Only what runs from the line with "Москве и ближнему" to the final line of the records below should be given again, word for word.

Segment Open

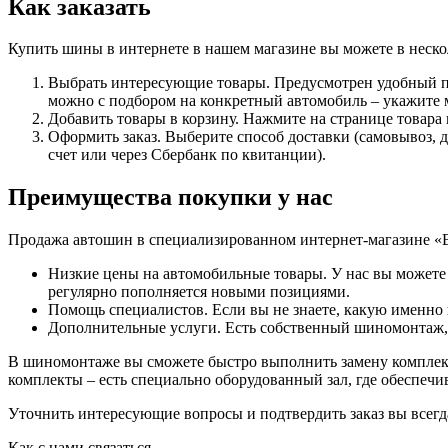
Как заказать
Купить шины в интернете в нашем магазине вы можете в неско
Выбрать интересующие товары. Предусмотрен удобный по
можно с подбором на конкретный автомобиль – укажите м
Добавить товары в корзину. Нажмите на странице товара
Оформить заказ. Выберите способ доставки (самовывоз, 
счет или через Сбербанк по квитанции).
Преимущества покупки у нас
Продажа автошин в специализированном интернет-магазине «
Низкие цены на автомобильные товары. У нас вы можете
регулярно пополняется новыми позициями.
Помощь специалистов. Если вы не знаете, какую именно и
Дополнительные услуги. Есть собственный шиномонтаж, с
В шиномонтаже вы сможете быстро выполнить замену комплект
комплекты – есть специально оборудованный зал, где обеспеч
Уточнить интересующие вопросы и подтвердить заказ вы всегда 
Как с нами связаться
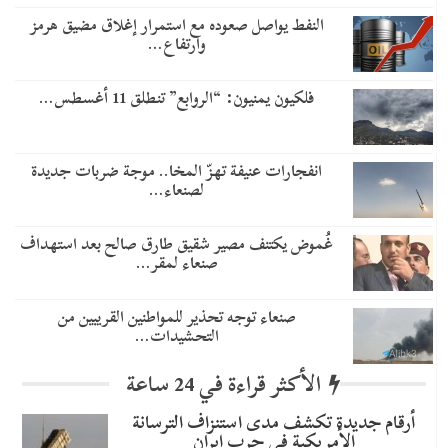
النفط يواصل صعوده مع استمرار إغلاق مضيق هرمز
وارتفاع…
فلكيون يمنيون: “الروابع” تنطلق 11 أغسطس…
انفجارات عنيفة تهزّ المخا.. موجة ضربات جديدة
لصنعاء…
غُموض يكتنف مصير شقيق طارق صالح بعد استهداف
صنعاء لمقر…
صنعاء توجه تحذير للمواطنين القريبين من
التحشيدات…
الأكثر قراءة في 24 ساعة
أرقام جديدة تكشف مدى استنزاف الترسانة
الأمريكية في حرب إيران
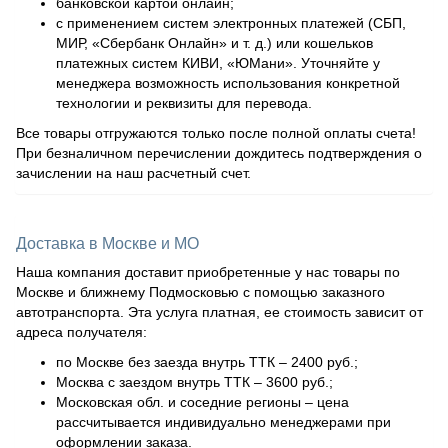
банковской картой онлайн;
с применением систем электронных платежей (СБП,
МИР, «Сбербанк Онлайн» и т. д.) или кошельков
платежных систем КИВИ, «ЮМани». Уточняйте у
менеджера возможность использования конкретной
технологии и реквизиты для перевода.
Все товары отгружаются только после полной оплаты счета!
При безналичном перечислении дождитесь подтверждения о
зачислении на наш расчетный счет.
Доставка в Москве и МО
Наша компания доставит приобретенные у нас товары по
Москве и ближнему Подмосковью с помощью заказного
автотранспорта. Эта услуга платная, ее стоимость зависит от
адреса получателя:
по Москве без заезда внутрь ТТК – 2400 руб.;
Москва с заездом внутрь ТТК – 3600 руб.;
Московская обл. и соседние регионы – цена
рассчитывается индивидуально менеджерами при
оформлении заказа.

Segment Closed

### Reply:
Москве и ближнему Подмосковью с помощью заказного
автотранспорта. Эта услуга платная, ее стоимость зависит от
адреса получателя:
по Москве без заезда внутрь ТТК – 2400 руб.;
Москва с заездом внутрь ТТК – 3600 руб.;
Московская обл. и соседние регионы – цена
рассчитывается индивидуально менеджерами при
оформлении заказа.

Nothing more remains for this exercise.